The task force urges people ages 40-59 with 10% risk of heart disease in a decade to talk with their doctors about aspirin, whereas it previously recommended the pills for people in their 50s but offered no guidance to younger adults. The task force in 2016 told people in their 60s to talk with doctors but now discourages anyone 60 or older from starting daily aspirin therapy to lower cardiac risk.

“Because the chance of internal bleeding increases with age, the potential harms of aspirin use cancel out the benefits in this age group,” said Dr. Michael Barry, the task force vice chairman and an expert in shared medical decision-making at Massachusetts General Hospital.

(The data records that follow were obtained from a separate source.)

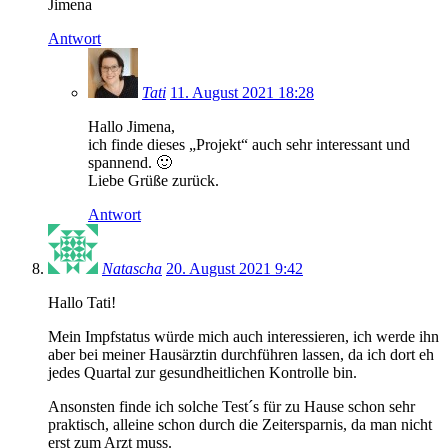
Jimena
Antwort
Tati
11. August 2021 18:28
Hallo Jimena,
ich finde dieses „Projekt“ auch sehr interessant und
spannend. 🙂
Liebe Grüße zurück.
Antwort
Natascha
20. August 2021 9:42
Hallo Tati!
Mein Impfstatus würde mich auch interessieren, ich werde ihn
aber bei meiner Hausärztin durchführen lassen, da ich dort eh
jedes Quartal zur gesundheitlichen Kontrolle bin.
Ansonsten finde ich solche Test´s für zu Hause schon sehr
praktisch, alleine schon durch die Zeitersparnis, da man nicht
erst zum Arzt muss.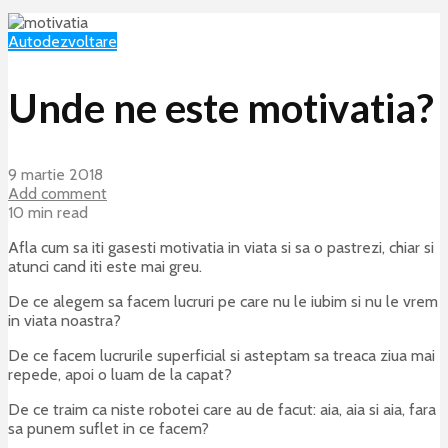
Autodezvoltare
Unde ne este motivatia?
9 martie 2018
Add comment
10 min read
Afla cum sa iti gasesti motivatia in viata si sa o pastrezi, chiar si
atunci cand iti este mai greu.
De ce alegem sa facem lucruri pe care nu le iubim si nu le vrem
in viata noastra?
De ce facem lucrurile superficial si asteptam sa treaca ziua mai
repede, apoi o luam de la capat?
De ce traim ca niste robotei care au de facut: aia, aia si aia, fara
sa punem suflet in ce facem?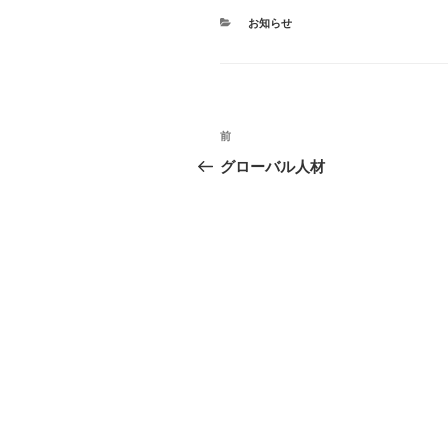
カ
お知らせ
テ
ゴ
リ
ー
投
前
前
稿
の
グローバル人材
投
ナ
稿
ビ
ゲ
ー
シ
ョ
ン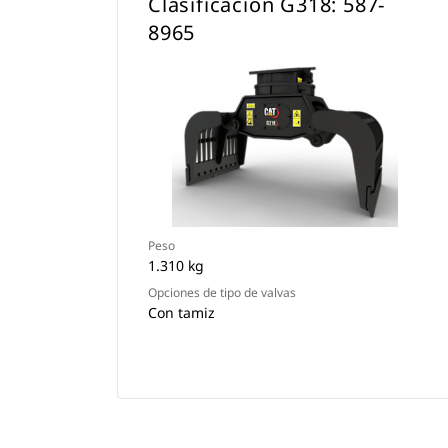
Clasificación G318: 587-
8965
Peso
1.310 kg
Opciones de tipo de valvas
Con tamiz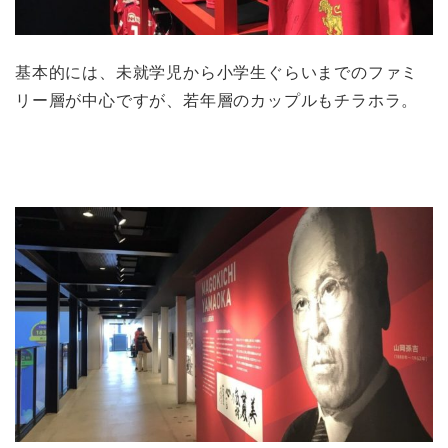
基本的には、未就学児から小学生ぐらいまでのファミ
リー層が中心ですが、若年層のカップルもチラホラ。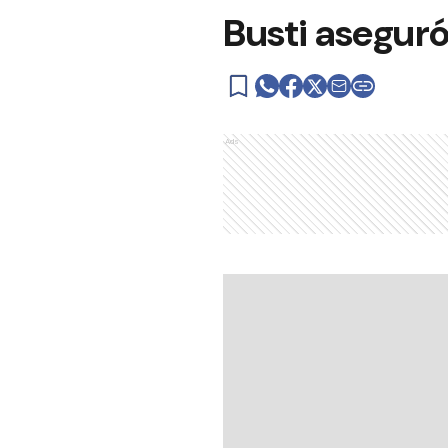
Busti aseguró
Ads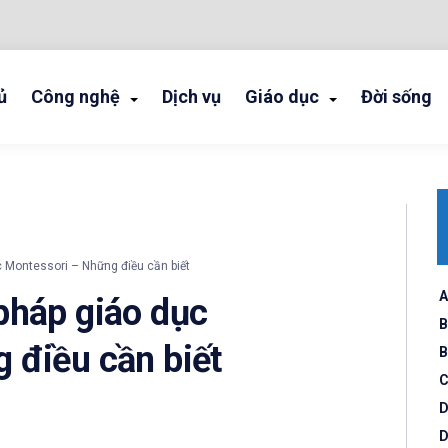
ủ
Công nghệ
Dịch vụ
Giáo dục
Đời sống
 Montessori – Những điều cần biết
A
pháp giáo dục
B
 điều cần biết
B
C
D
D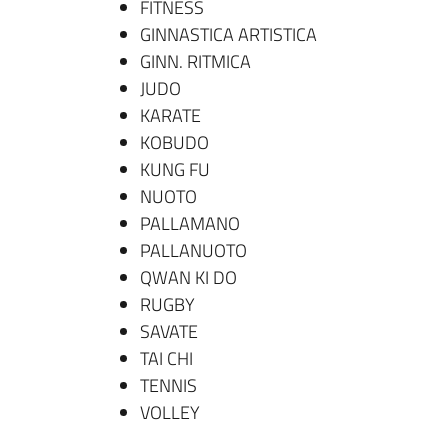
FITNESS
GINNASTICA ARTISTICA
GINN. RITMICA
JUDO
KARATE
KOBUDO
KUNG FU
NUOTO
PALLAMANO
PALLANUOTO
QWAN KI DO
RUGBY
SAVATE
TAI CHI
TENNIS
VOLLEY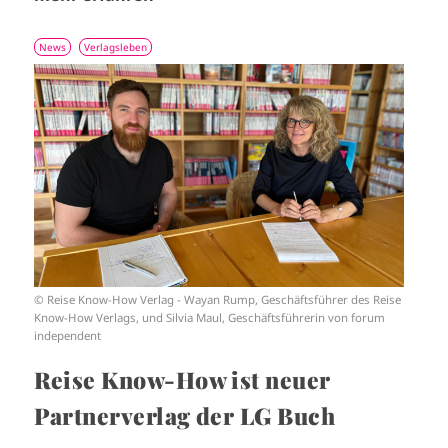
News
Verlagsleben
I
m
a
g
e
© Reise Know-How Verlag - Wayan Rump, Geschäftsführer des Reise
Know-How Verlags, und Silvia Maul, Geschäftsführerin von forum
independent
Reise Know-How ist neuer
Partnerverlag der LG Buch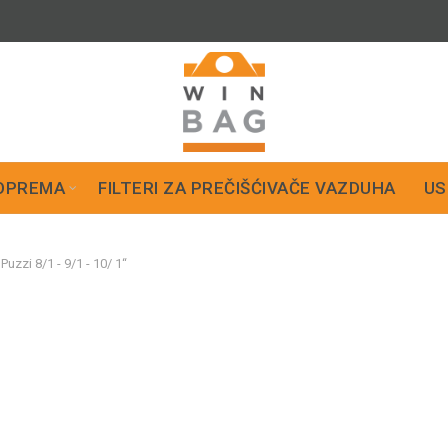
OPREMA
FILTERI ZA PREČIŠĆIVAČE VAZDUHA
US
zzi 8/1 - 9/1 - 10/ 1“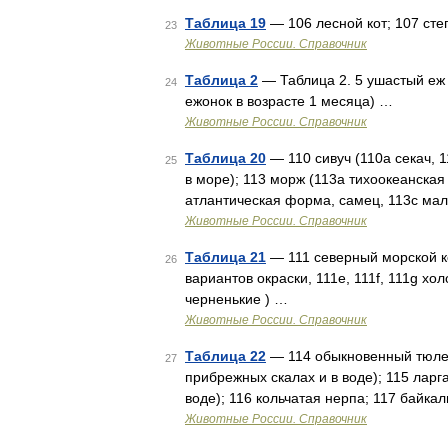
Таблица 19
— 106 лесной кот; 107 сте
23
Животные России. Справочник
Таблица 2
— Таблица 2. 5 ушастый еж 
24
ежонок в возрасте 1 месяца) …
Животные России. Справочник
Таблица 20
— 110 сивуч (110a секач, 
25
в море); 113 морж (113a тихоокеанска
атлантическая форма, самец, 113c мал
Животные России. Справочник
Таблица 21
— 111 северный морской кот
26
вариантов окраски, 111e, 111f, 111g хо
черненькие ) …
Животные России. Справочник
Таблица 22
— 114 обыкновенный тюлен
27
прибрежных скалах и в воде); 115 ларг
воде); 116 кольчатая нерпа; 117 байка
Животные России. Справочник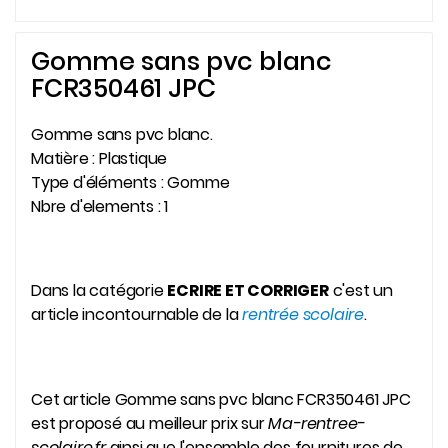
Gomme sans pvc blanc
FCR350461 JPC
Gomme sans pvc blanc.
Matière : Plastique
Type d'éléments : Gomme
Nbre d'elements : 1
Dans la catégorie
ECRIRE ET CORRIGER
c'est un
article incontournable de la
rentrée scolaire
.
Cet article Gomme sans pvc blanc FCR350461 JPC
est proposé au meilleur prix sur
Ma-rentree-
scolaire.fr
ainsi que l'ensemble des fournitures de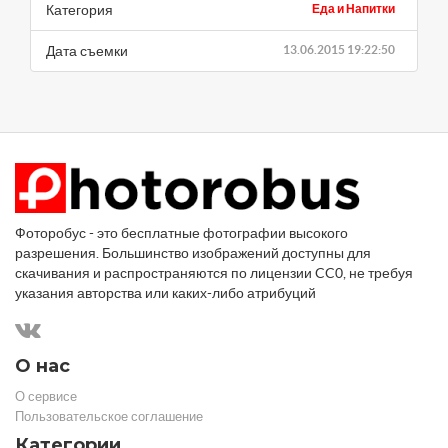
Категория
Еда и Напитки
Дата съемки
13.06.2015 19:22:50
Фоторобус - это бесплатные фотографии высокого
разрешения. Большинство изображений доступны для
скачивания и распространяются по лицензии CC0, не требуя
указания авторства или каких-либо атрибуций
О нас
О сервисе
Пользовательское соглашение
Категории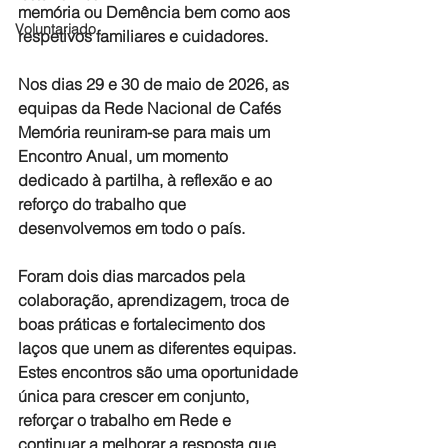
memória ou Demência bem como aos 
Voluntariado
respetivos familiares e cuidadores.
Nos dias 29 e 30 de maio de 2026, as 
equipas da Rede Nacional de Cafés 
Memória reuniram-se para mais um 
Encontro Anual, um momento 
dedicado à partilha, à reflexão e ao 
reforço do trabalho que 
desenvolvemos em todo o país.
Foram dois dias marcados pela 
colaboração, aprendizagem, troca de 
boas práticas e fortalecimento dos 
laços que unem as diferentes equipas. 
Estes encontros são uma oportunidade 
única para crescer em conjunto, 
reforçar o trabalho em Rede e 
continuar a melhorar a resposta que 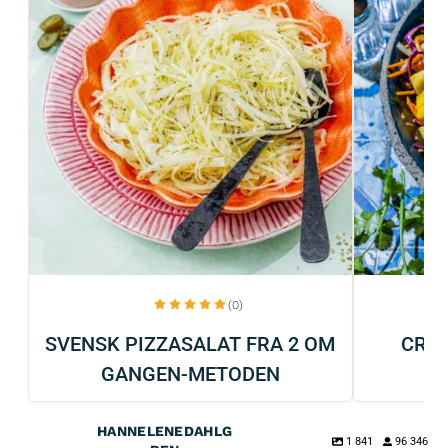
(0)
SVENSK PIZZASALAT FRA 2 OM
CRU
GANGEN-METODEN
HANNELENEDAHLG
1 841
96 346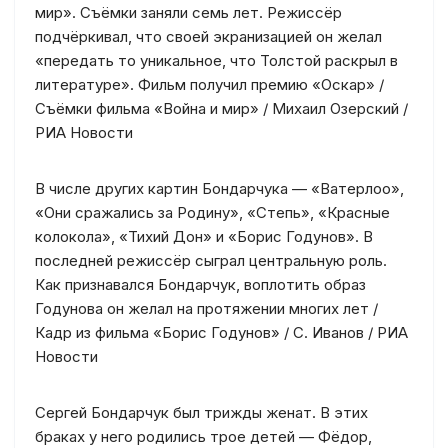
мир». Съёмки заняли семь лет. Режиссёр
подчёркивал, что своей экранизацией он желал
«передать то уникальное, что Толстой раскрыл в
литературе». Фильм получил премию «Оскар» /
Съёмки фильма «Война и мир» / Михаил Озерский /
РИА Новости
В числе других картин Бондарчука — «Ватерлоо»,
«Они сражались за Родину», «Степь», «Красные
колокола», «Тихий Дон» и «Борис Годунов». В
последней режиссёр сыграл центральную роль.
Как признавался Бондарчук, воплотить образ
Годунова он желал на протяжении многих лет /
Кадр из фильма «Борис Годунов» / С. Иванов / РИА
Новости
Сергей Бондарчук был трижды женат. В этих
браках у него родились трое детей — Фёдор,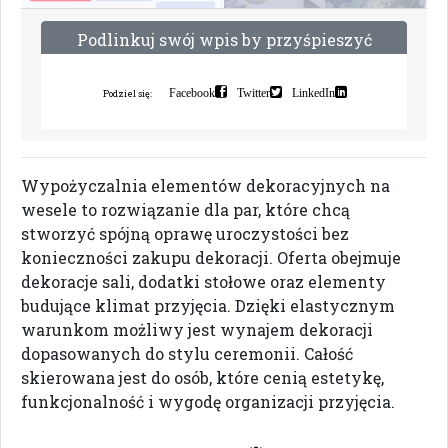
P
o
d
l
i
n
k
u
j
s
w
ó
j
w
p
i
s
b
y
p
r
z
y
ś
p
i
e
s
z
y
ć
i
n
d
e
k
s
a
c
j
ę
Facebook
Twitter
LinkedIn
Podziel się:
Wypożyczalnia elementów dekoracyjnych na
wesele to rozwiązanie dla par, które chcą
stworzyć spójną oprawę uroczystości bez
konieczności zakupu dekoracji. Oferta obejmuje
dekoracje sali, dodatki stołowe oraz elementy
budujące klimat przyjęcia. Dzięki elastycznym
warunkom możliwy jest wynajem dekoracji
dopasowanych do stylu ceremonii. Całość
skierowana jest do osób, które cenią estetykę,
funkcjonalność i wygodę organizacji przyjęcia.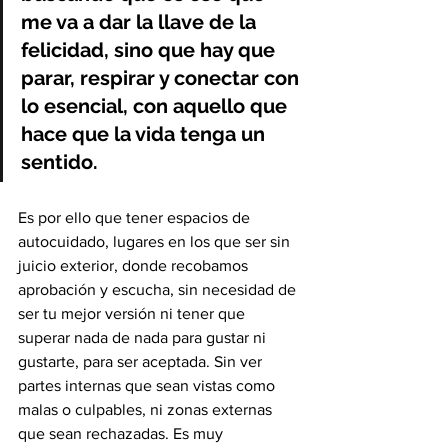
me va a dar la llave de la 
felicidad, sino que hay que 
parar, respirar y conectar con 
lo esencial, con aquello que 
hace que la vida tenga un 
sentido. 
Es por ello que tener espacios de 
autocuidado, lugares en los que ser sin 
juicio exterior, donde recobamos 
aprobación y escucha, sin necesidad de 
ser tu mejor versión ni tener que 
superar nada de nada para gustar ni 
gustarte, para ser aceptada. Sin ver 
partes internas que sean vistas como 
malas o culpables, ni zonas externas 
que sean rechazadas. Es muy 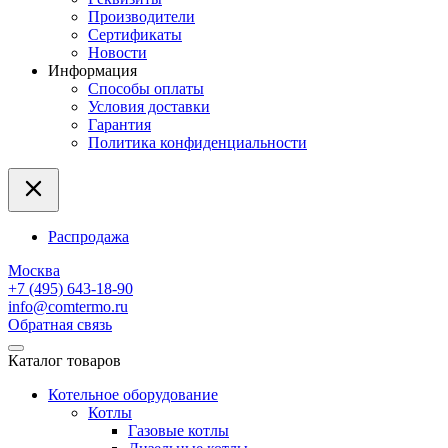
Производители
Сертификаты
Новости
Информация
Способы оплаты
Условия доставки
Гарантия
Политика конфиденциальности
Распродажа
Москва
+7 (495) 643-18-90
info@comtermo.ru
Обратная связь
Каталог товаров
Котельное оборудование
Котлы
Газовые котлы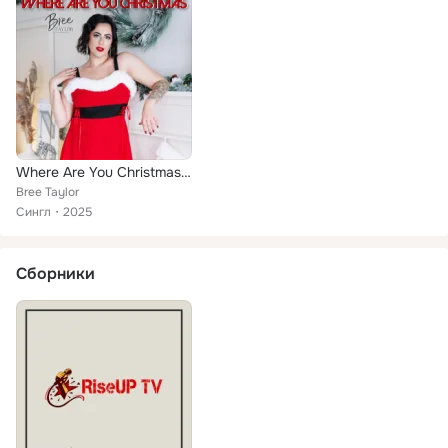
Where Are You Christmas (25 Year Anniversary Edition)
Bree Taylor
Сингл
2025
Сборники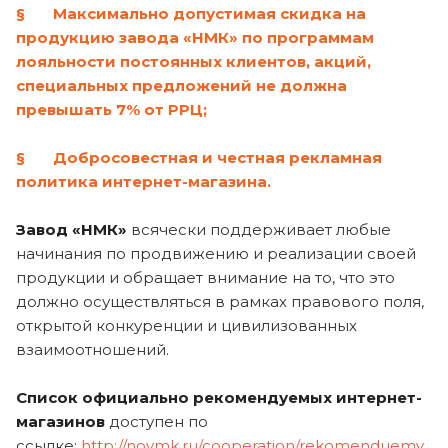
§ Максимально допустимая скидка на
продукцию завода «НМК» по программам
лояльности постоянных клиентов, акций,
специальных предложений не должна
превышать 7% от РРЦ;
§ Добросовестная и честная рекламная
политика интернет-магазина.
Завод «НМК»
всячески поддерживает любые
начинания по продвижению и реализации своей
продукции и обращает внимание на то, что это
должно осуществляться в рамках правового поля,
открытой конкуренции и цивилизованных
взаимоотношений.
Список официально рекомендуемых интернет-
магазинов
доступен по
ссылке:
http://novmk.ru/cooperation/rekomenduemy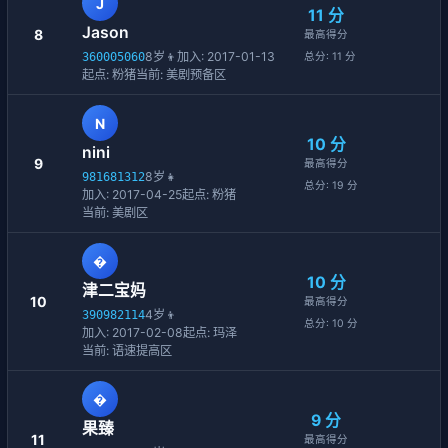
J
11 分
Jason
8
最高得分
8岁
👦
加入: 2017-01-13
360005060
总分: 11 分
起点: 粉猪
当前: 美剧预备区
N
10 分
nini
9
最高得分
8岁
👧
981681312
总分: 19 分
加入: 2017-04-25
起点: 粉猪
当前: 美剧区
�
10 分
津二宝妈
10
最高得分
4岁
👦
390982114
总分: 10 分
加入: 2017-02-08
起点: 玛泽
当前: 语速提高区
�
9 分
果臻
11
最高得分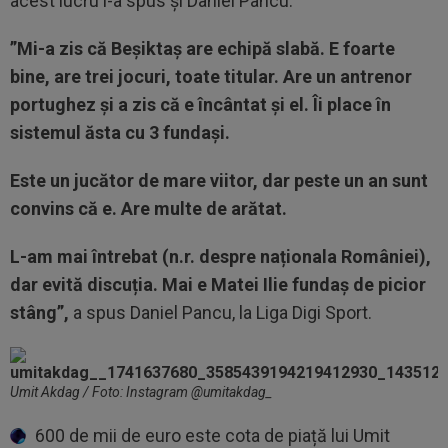
acest lucru l-a spus și Daniel Pancu.
”Mi-a zis că Beșiktaș are echipă slabă. E foarte
bine, are trei jocuri, toate titular. Are un antrenor
portughez și a zis că e încântat și el. Îi place în
sistemul ăsta cu 3 fundași.
Este un jucător de mare viitor, dar peste un an sunt
convins că e. Are multe de arătat.
L-am mai întrebat (n.r. despre naționala României),
dar evită discuția. Mai e Matei Ilie fundaș de picior
stâng”,
a spus Daniel Pancu, la Liga Digi Sport.
Umit Akdag / Foto: Instagram @umitakdag_
600 de mii de euro este cota de piață lui Umit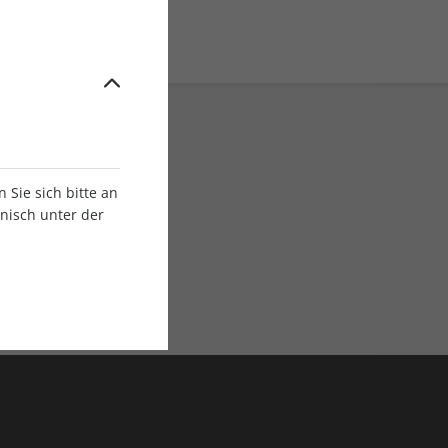
Sie sich bitte an
onisch unter der
E-Paper Ausgaben
Als App oder E-Paper
verfügbar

While the guidance is specific to starting aspirin, Minnesota doctors said they expected most phone calls and questions from people already taking it. The task force until now hadn’t told an age group specifically not to initiate daily aspirin.

“The recommendations aren’t addressing whether it should be continued or not,” said Dr. Michael Stiffman, HealthPartners’ chair of family medicine, who was not involved in the research. “I would encourage patients not to stop aspirin without talking to their clinicians, just in case there are other reasons they are on it besides primary prevention of cardiovascular disease.”

The guidance, published in the Journal of the American Medical Association, said decisions to stop taking aspirin could be hasty, considering that many bleeding episodes occur when people start taking the pills.

Aspirin’s protective benefits also accrue over time, but the task force leaned on HealthPartners’ modeling in advising people to consider stopping the drug at 75. The modeling showed that lifetime aspirin usage was associated on average with more years of good health, but Dehmer said some seniors benefitted from halting it early and that the statistical difference was small.

“If someone were to stay, ‘You know what, I’ve taken aspirin for 20 years, and I’m going to stop,’ the modeling data suggests that there probably isn’t a big difference,” he said.

Aspirin has been linked to reduced colon cancer risks, but the task force said the evidence is unclear. Proof of a benefit would change the calculus in favor of longer aspirin usage, Dehmer said.

The task force considered the HealthPartners modeling and also research that combined outcomes data of 161,680 participants in 13 worldwide clinical trials of aspirin’s benefits. The trials collectively showed that aspirin reduced heart attacks and strokes, although not cardiac deaths. The guidance is only for primary prevention, meaning it doesn’t apply to people who have had heart attacks or strokes.

Changes since the first task force guidance in 1989 have created confusion. Minnesota had launched an “Ask About Aspirin” campaign in 2016 to reduce cardiac deaths and disabilities when new guidance reduced the recommended age groups.

Minnesota is among 18 U.S. states in which heart disease has fallen second to cancer as the leading cause of death, and health officials credit preventive efforts such as aspirin for the progress. The impact of the pandemic is unclear, though, as the 1.4 million known COVID-19 cases in Minnesota include people with lingering respiratory and cardiac complications.

The task force didn’t review aspirin’s impact on COVID-19 in making its recommendation.

Stiffman said HealthPartners will review the guidance and decide whether to update its electronic medical record system, which automatically notifies clinicians when their patients qualify for preventive aspirin.

Risk calculators determine whether patients meet the threshold of a 10% risk of cardiovascular disease over 10 years.

Age weighs heaviest on these calculations, so newly eligible people in their 40s will probably need two or three qualifying concerns such as diabetes and a smoking history to be considered for aspirin, said Dr. Jeremy Van’t Hof, a preventive cardiologist at the University of Minnesota Medical Center.

Younger adults might embrace diet and exercise improvements before aspirin to lower cardiac risks, he said. “I suspect a lot of people in that age range would rather do something like that, some lifestyle adjustments.”